▸ What the task requires:
Give back the data below word for word. Any image in it should be left out.

Structured diff data:
^^^^^^^^^^^^^^^^

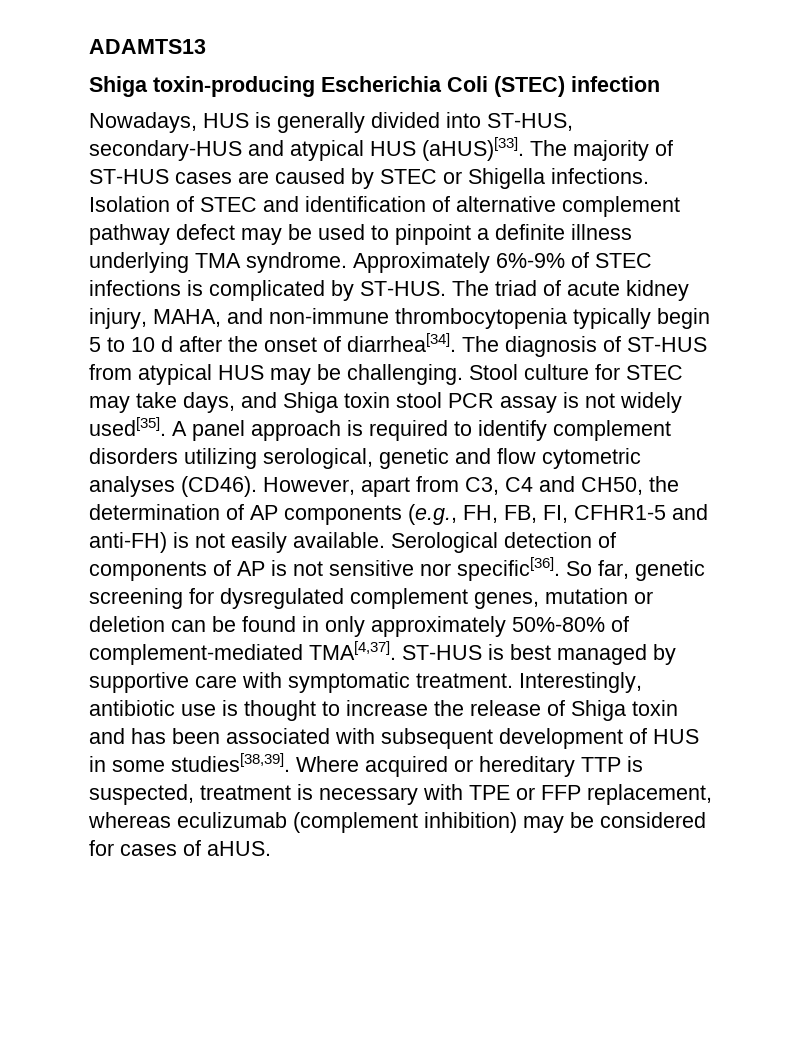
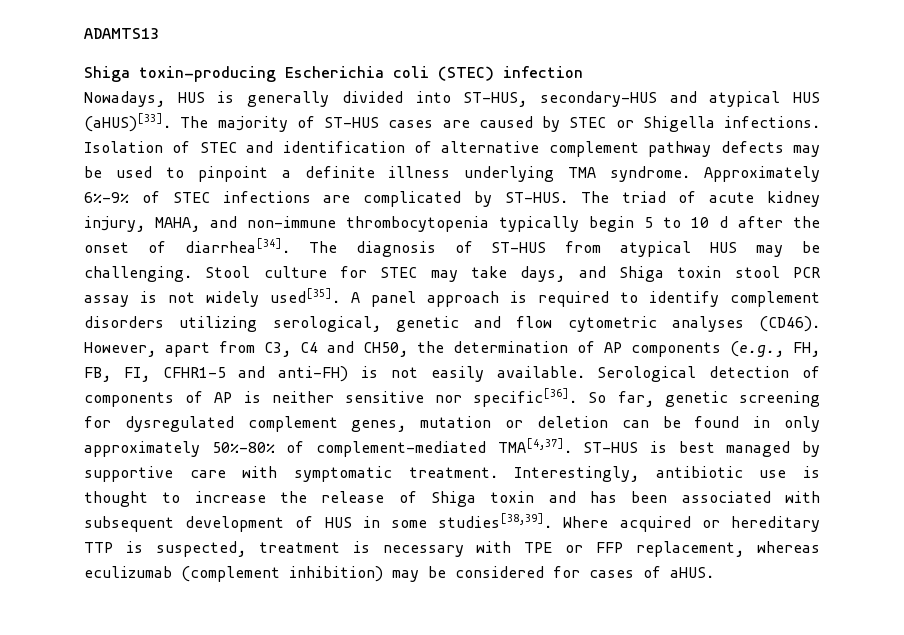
[447,76,488,92] Coli -> [393,66,429,78] coli
[176,224,235,240] defect -> [720,141,784,153] defects
[187,280,203,296] is -> [323,195,351,203] are
[293,561,323,576] not -> [271,391,334,403] neither

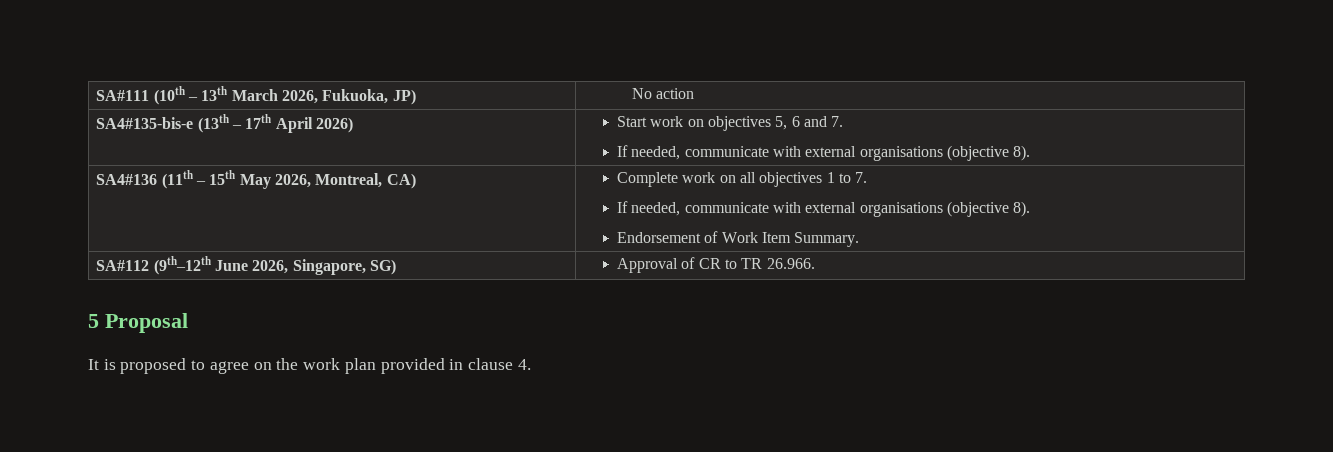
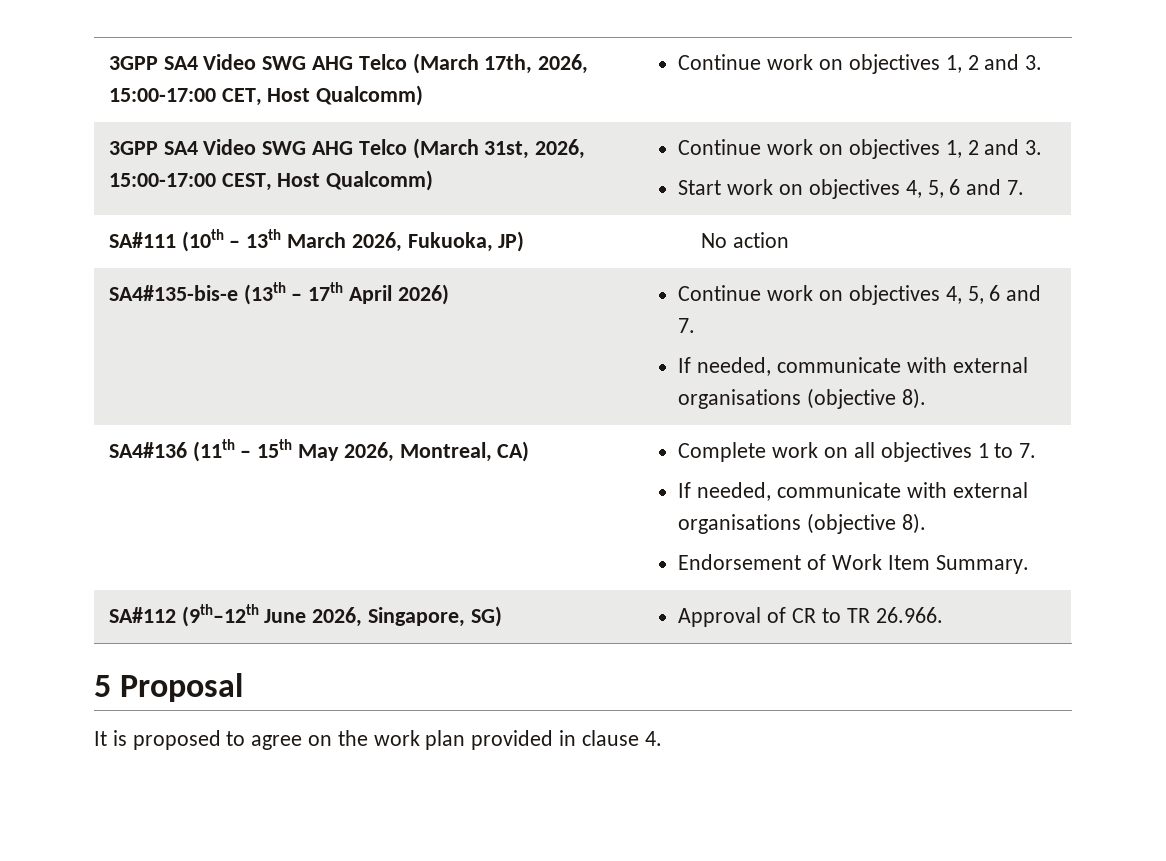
(96, 95) none -> [108,53,589,74] [108,85,424,106] [678,54,1043,74] [108,138,586,159] [108,170,434,191] [678,139,1043,159] [678,179,1024,199] 3GPP SA4 Video SWG AHG Telco (March 17th, 2026, 15:00-17:00 CET, Host Qualcomm) | Continue work on objectives 1, 2 and 3. // 3GPP SA4 Video SWG AHG Telco (March 31st, 2026, 15:00-17:00 CEST, Host Qualcomm) | Continue work on objectives 1, 2 and 3. // Start work on objectives 4, 5, 6 and 7. //
[616,116,771,131] Start work on objectives -> [678,285,962,305] Continue work on objectives 4,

^^^^^^^^^^^^^^^^

▸ Solved exercise:
[447,76,488,92] Coli -> [393,66,429,78] coli
[176,224,235,240] defect -> [720,141,784,153] defects
[187,280,203,296] is -> [323,195,351,203] are
[293,561,323,576] not -> [271,391,334,403] neither

(96, 95) none -> [108,53,589,74] [108,85,424,106] [678,54,1043,74] [108,138,586,159] [108,170,434,191] [678,139,1043,159] [678,179,1024,199] 3GPP SA4 Video SWG AHG Telco (March 17th, 2026, 15:00-17:00 CET, Host Qualcomm) | Continue work on objectives 1, 2 and 3. // 3GPP SA4 Video SWG AHG Telco (March 31st, 2026, 15:00-17:00 CEST, Host Qualcomm) | Continue work on objectives 1, 2 and 3. // Start work on objectives 4, 5, 6 and 7. //
[616,116,771,131] Start work on objectives -> [678,285,962,305] Continue work on objectives 4,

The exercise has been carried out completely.